[Start of section]

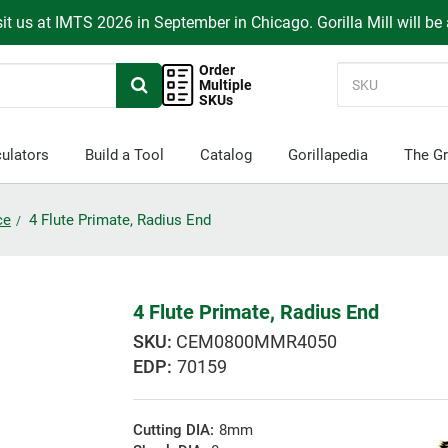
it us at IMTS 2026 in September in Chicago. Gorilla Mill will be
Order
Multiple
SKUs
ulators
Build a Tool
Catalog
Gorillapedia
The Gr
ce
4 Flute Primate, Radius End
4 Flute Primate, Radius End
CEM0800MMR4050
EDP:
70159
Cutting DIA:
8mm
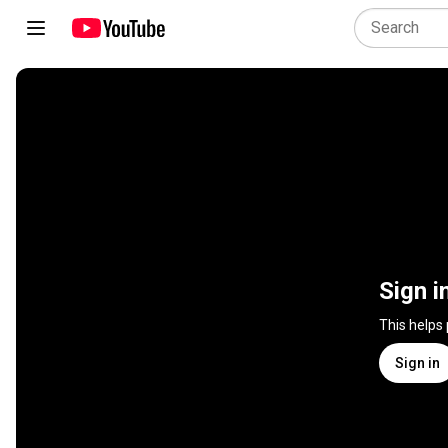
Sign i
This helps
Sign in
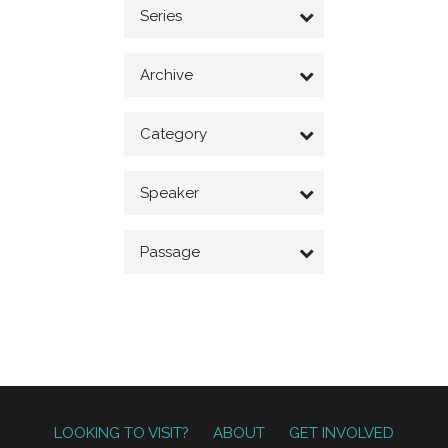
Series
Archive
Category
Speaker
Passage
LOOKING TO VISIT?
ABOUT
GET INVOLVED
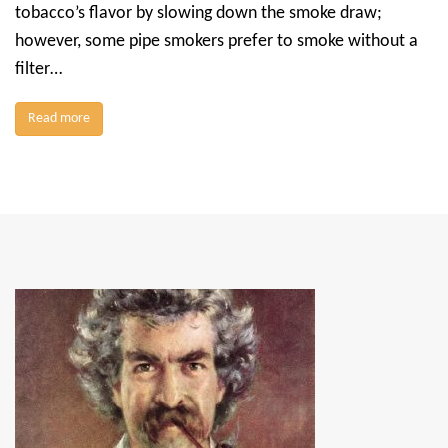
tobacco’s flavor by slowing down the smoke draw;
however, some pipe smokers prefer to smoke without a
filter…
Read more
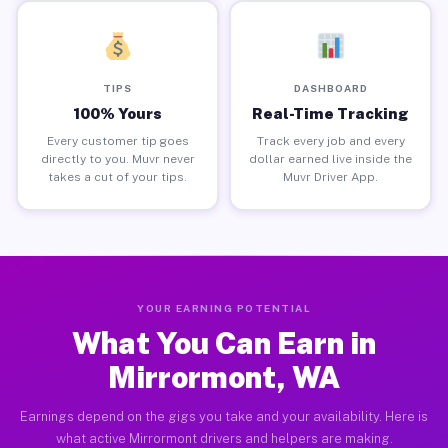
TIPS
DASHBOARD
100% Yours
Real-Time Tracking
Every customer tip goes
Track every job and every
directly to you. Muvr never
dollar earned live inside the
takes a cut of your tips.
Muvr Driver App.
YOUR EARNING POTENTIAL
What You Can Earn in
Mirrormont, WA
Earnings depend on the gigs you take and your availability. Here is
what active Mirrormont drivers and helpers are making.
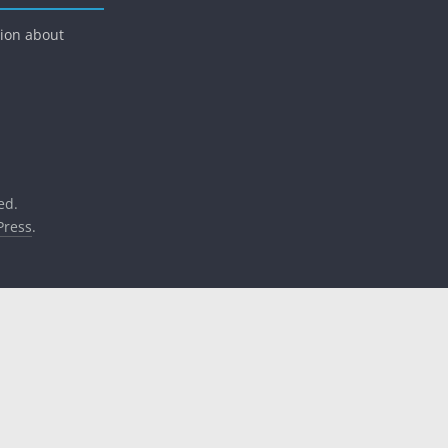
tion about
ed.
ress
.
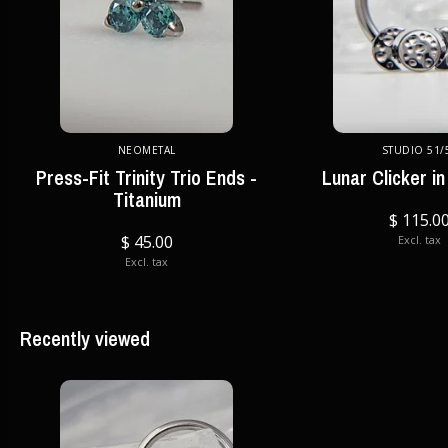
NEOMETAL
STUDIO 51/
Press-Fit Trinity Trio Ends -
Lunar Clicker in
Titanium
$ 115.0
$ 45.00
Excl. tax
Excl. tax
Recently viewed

[End of section]

__EXERCISE DETAILS__
Please identify each line in the rows above that contains the word "smoke" and copy those lines out in full. Matching is case-sensitive.

__FINISHED TASK__
tobacco’s flavor by slowing down the smoke draw;
however, some pipe smokers prefer to smoke without a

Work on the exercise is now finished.